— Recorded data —
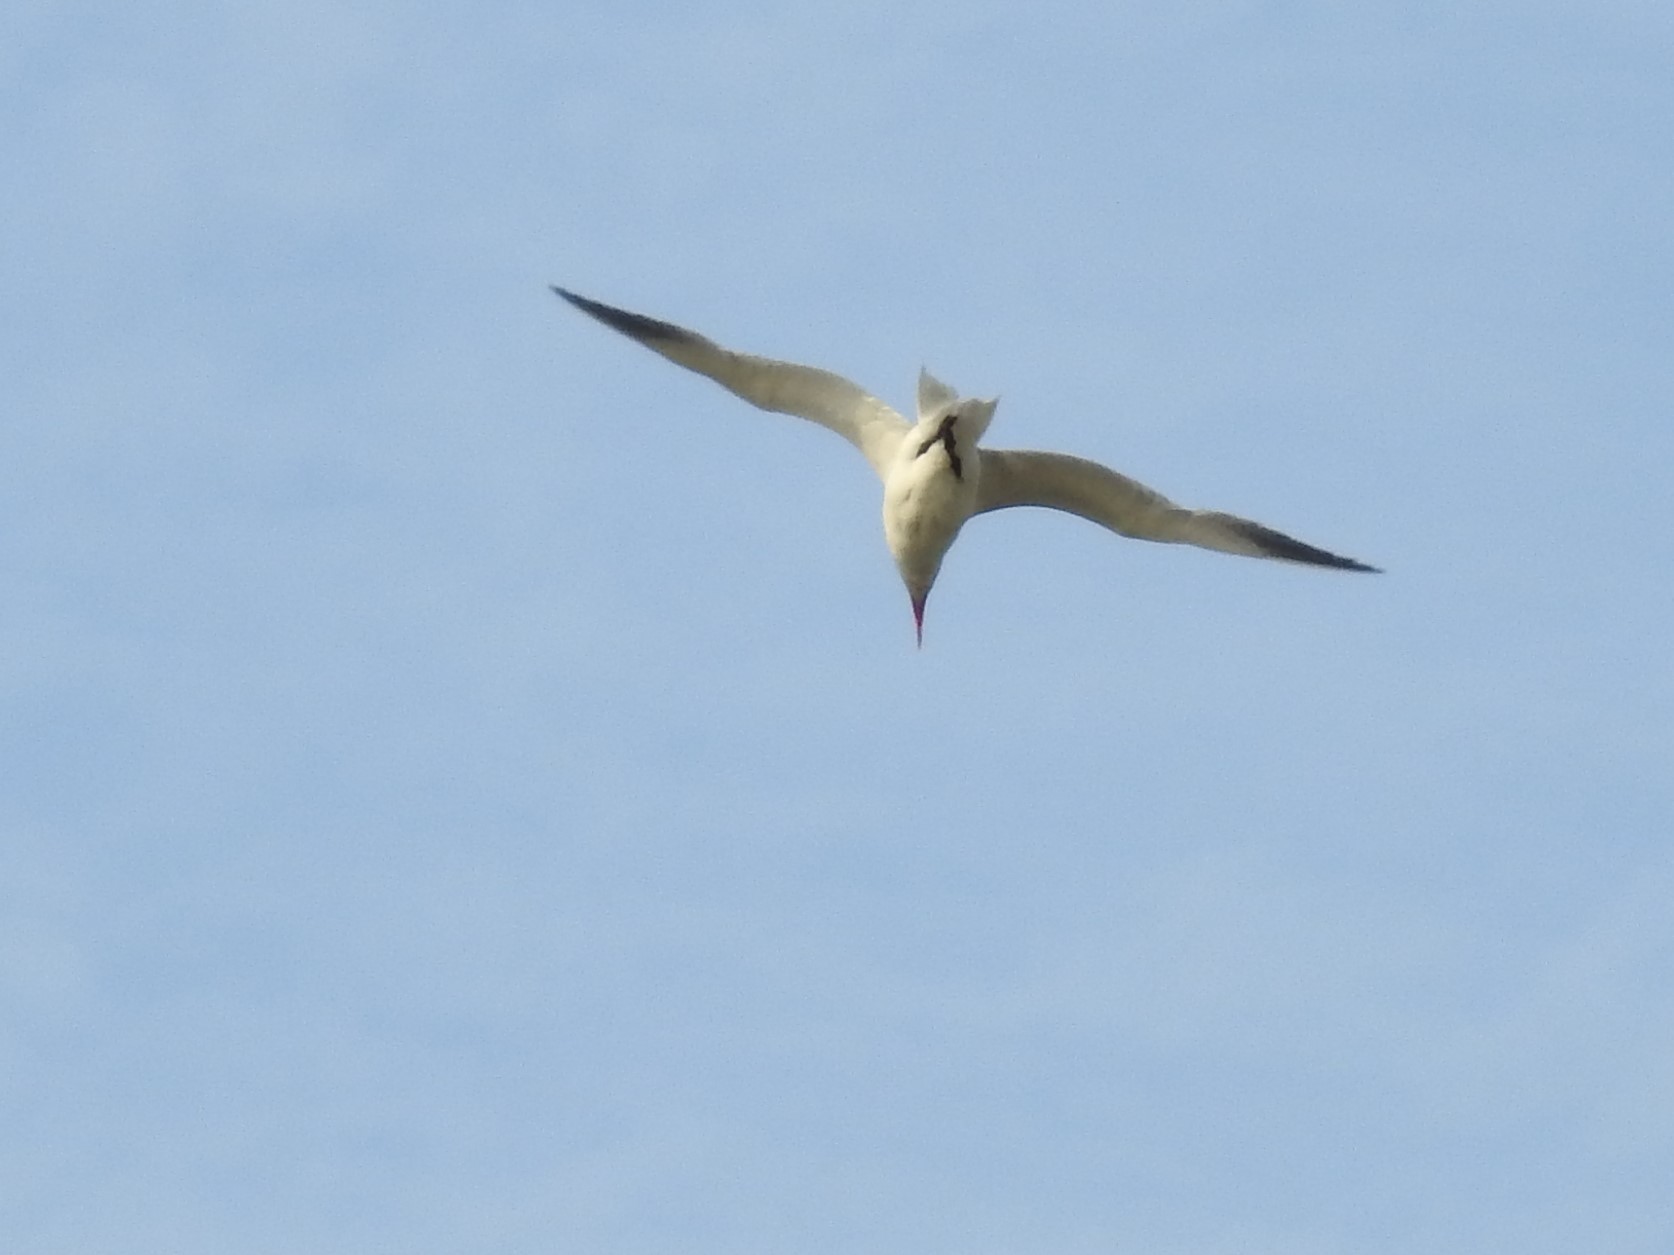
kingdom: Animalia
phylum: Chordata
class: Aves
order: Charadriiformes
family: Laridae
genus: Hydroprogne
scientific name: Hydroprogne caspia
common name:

— What you should do —
Write out, word for word, everything from the line containing "phylum: Chordata" down to the last line of the rows.

— Answer to the problem —
phylum: Chordata
class: Aves
order: Charadriiformes
family: Laridae
genus: Hydroprogne
scientific name: Hydroprogne caspia
common name:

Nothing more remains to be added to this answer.